### Exercise
Each line containing the word "testis" must be copied from the material below.

### Input records
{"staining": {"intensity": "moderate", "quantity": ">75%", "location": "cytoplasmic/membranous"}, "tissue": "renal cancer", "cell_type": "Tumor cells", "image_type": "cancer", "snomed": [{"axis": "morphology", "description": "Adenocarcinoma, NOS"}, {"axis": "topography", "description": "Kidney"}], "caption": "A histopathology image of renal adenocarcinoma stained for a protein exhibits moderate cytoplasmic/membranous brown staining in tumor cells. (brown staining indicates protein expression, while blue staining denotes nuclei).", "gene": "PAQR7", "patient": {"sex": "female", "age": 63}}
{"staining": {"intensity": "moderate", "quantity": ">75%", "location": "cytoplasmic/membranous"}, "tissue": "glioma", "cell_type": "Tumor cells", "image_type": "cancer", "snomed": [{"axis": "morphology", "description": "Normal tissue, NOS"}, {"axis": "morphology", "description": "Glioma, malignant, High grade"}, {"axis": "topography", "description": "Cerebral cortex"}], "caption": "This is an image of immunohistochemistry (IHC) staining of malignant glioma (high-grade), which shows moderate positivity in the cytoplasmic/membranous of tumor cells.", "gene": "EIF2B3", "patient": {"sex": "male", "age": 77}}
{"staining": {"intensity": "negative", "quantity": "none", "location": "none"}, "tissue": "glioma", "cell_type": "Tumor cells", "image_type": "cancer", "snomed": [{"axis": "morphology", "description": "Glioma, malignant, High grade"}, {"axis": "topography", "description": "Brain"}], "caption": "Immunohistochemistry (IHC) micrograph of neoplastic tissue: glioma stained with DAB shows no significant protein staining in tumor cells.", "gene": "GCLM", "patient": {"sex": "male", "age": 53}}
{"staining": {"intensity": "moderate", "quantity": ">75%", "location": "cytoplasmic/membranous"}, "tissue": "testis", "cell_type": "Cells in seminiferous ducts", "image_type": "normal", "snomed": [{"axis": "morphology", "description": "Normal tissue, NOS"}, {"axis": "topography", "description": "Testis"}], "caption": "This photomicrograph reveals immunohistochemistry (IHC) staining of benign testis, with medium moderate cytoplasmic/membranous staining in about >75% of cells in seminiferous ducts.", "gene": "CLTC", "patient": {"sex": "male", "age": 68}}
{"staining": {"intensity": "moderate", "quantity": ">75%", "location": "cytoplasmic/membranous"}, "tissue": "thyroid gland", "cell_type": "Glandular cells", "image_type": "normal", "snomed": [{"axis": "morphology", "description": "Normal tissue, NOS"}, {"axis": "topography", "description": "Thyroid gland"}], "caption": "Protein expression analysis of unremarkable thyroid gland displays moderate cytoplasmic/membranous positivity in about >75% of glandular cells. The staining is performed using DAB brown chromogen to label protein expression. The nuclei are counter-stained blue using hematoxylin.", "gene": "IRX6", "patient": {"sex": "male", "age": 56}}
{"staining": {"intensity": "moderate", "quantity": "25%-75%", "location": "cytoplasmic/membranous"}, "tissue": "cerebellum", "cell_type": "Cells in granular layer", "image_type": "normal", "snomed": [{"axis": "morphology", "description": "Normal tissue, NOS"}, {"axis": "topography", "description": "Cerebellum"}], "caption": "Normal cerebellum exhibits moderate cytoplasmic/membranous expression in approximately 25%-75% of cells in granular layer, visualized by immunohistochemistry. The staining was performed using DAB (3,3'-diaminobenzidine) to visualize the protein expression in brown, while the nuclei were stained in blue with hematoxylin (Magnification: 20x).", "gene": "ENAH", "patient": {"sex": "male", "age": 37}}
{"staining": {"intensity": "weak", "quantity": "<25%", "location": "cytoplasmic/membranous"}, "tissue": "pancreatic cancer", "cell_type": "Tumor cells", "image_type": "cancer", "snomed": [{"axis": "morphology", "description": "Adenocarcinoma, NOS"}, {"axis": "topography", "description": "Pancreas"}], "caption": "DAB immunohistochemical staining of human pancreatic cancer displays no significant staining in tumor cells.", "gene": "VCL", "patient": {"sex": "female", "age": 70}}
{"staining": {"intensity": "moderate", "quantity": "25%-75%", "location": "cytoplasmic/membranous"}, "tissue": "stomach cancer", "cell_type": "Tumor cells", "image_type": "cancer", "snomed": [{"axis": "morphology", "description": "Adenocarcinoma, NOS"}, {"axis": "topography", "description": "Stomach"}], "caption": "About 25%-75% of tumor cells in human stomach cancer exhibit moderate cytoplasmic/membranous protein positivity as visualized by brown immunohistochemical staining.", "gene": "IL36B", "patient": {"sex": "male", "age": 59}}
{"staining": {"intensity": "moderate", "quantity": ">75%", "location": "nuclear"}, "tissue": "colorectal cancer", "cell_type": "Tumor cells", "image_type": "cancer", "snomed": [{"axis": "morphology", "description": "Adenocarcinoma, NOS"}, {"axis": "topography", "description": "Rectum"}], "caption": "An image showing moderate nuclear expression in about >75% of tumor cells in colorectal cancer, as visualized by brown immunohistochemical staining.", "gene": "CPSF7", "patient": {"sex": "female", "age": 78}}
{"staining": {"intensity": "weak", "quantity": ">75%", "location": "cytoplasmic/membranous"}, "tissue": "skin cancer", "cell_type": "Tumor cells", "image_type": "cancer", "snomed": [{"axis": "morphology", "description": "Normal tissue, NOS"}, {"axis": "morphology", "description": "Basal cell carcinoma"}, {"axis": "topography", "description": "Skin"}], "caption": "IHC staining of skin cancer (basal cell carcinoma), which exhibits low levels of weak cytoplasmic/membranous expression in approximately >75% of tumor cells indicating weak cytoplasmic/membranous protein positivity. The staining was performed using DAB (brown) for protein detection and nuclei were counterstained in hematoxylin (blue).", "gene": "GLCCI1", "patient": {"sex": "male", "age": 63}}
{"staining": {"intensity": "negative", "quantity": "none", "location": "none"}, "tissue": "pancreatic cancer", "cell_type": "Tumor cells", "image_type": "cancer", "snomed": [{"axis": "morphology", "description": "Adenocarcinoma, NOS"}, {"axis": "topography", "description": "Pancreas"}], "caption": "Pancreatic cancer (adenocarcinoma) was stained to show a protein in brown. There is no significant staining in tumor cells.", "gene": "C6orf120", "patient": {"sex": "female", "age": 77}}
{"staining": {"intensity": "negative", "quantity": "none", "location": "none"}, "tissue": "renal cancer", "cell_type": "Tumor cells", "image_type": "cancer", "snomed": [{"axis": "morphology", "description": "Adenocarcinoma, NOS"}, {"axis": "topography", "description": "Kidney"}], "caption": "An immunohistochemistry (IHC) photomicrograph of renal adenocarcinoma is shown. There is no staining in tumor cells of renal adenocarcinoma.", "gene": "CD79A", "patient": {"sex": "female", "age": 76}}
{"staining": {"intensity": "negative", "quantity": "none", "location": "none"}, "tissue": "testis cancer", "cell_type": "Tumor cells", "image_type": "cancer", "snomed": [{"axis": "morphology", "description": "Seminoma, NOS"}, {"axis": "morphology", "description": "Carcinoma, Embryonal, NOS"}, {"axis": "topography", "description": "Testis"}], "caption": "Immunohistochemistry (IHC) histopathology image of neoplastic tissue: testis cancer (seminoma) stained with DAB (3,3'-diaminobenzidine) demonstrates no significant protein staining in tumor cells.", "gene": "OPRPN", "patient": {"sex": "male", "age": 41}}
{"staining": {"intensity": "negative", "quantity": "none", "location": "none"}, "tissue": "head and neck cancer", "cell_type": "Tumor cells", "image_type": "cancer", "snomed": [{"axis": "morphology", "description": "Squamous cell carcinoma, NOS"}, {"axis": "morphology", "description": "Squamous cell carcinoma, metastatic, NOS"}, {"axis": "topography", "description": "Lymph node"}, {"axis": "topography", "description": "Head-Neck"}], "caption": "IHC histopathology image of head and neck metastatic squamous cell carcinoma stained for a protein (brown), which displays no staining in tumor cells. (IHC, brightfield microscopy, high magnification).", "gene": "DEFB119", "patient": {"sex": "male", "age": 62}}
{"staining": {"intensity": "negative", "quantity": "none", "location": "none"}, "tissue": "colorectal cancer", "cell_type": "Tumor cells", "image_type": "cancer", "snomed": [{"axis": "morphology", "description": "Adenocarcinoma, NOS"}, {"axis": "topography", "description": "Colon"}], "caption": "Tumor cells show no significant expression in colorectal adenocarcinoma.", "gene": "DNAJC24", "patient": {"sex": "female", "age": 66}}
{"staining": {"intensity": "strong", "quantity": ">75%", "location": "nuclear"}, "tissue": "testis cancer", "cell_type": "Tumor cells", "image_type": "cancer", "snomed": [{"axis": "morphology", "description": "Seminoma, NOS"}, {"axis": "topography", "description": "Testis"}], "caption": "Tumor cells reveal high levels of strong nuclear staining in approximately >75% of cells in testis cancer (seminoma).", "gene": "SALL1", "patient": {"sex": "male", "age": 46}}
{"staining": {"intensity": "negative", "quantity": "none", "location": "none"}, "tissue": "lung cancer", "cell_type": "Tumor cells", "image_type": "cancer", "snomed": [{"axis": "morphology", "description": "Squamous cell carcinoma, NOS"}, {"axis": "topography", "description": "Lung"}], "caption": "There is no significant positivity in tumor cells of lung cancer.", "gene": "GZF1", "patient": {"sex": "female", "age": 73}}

### Answer below
{"staining": {"intensity": "moderate", "quantity": ">75%", "location": "cytoplasmic/membranous"}, "tissue": "testis", "cell_type": "Cells in seminiferous ducts", "image_type": "normal", "snomed": [{"axis": "morphology", "description": "Normal tissue, NOS"}, {"axis": "topography", "description": "Testis"}], "caption": "This photomicrograph reveals immunohistochemistry (IHC) staining of benign testis, with medium moderate cytoplasmic/membranous staining in about >75% of cells in seminiferous ducts.", "gene": "CLTC", "patient": {"sex": "male", "age": 68}}
{"staining": {"intensity": "negative", "quantity": "none", "location": "none"}, "tissue": "testis cancer", "cell_type": "Tumor cells", "image_type": "cancer", "snomed": [{"axis": "morphology", "description": "Seminoma, NOS"}, {"axis": "morphology", "description": "Carcinoma, Embryonal, NOS"}, {"axis": "topography", "description": "Testis"}], "caption": "Immunohistochemistry (IHC) histopathology image of neoplastic tissue: testis cancer (seminoma) stained with DAB (3,3'-diaminobenzidine) demonstrates no significant protein staining in tumor cells.", "gene": "OPRPN", "patient": {"sex": "male", "age": 41}}
{"staining": {"intensity": "strong", "quantity": ">75%", "location": "nuclear"}, "tissue": "testis cancer", "cell_type": "Tumor cells", "image_type": "cancer", "snomed": [{"axis": "morphology", "description": "Seminoma, NOS"}, {"axis": "topography", "description": "Testis"}], "caption": "Tumor cells reveal high levels of strong nuclear staining in approximately >75% of cells in testis cancer (seminoma).", "gene": "SALL1", "patient": {"sex": "male", "age": 46}}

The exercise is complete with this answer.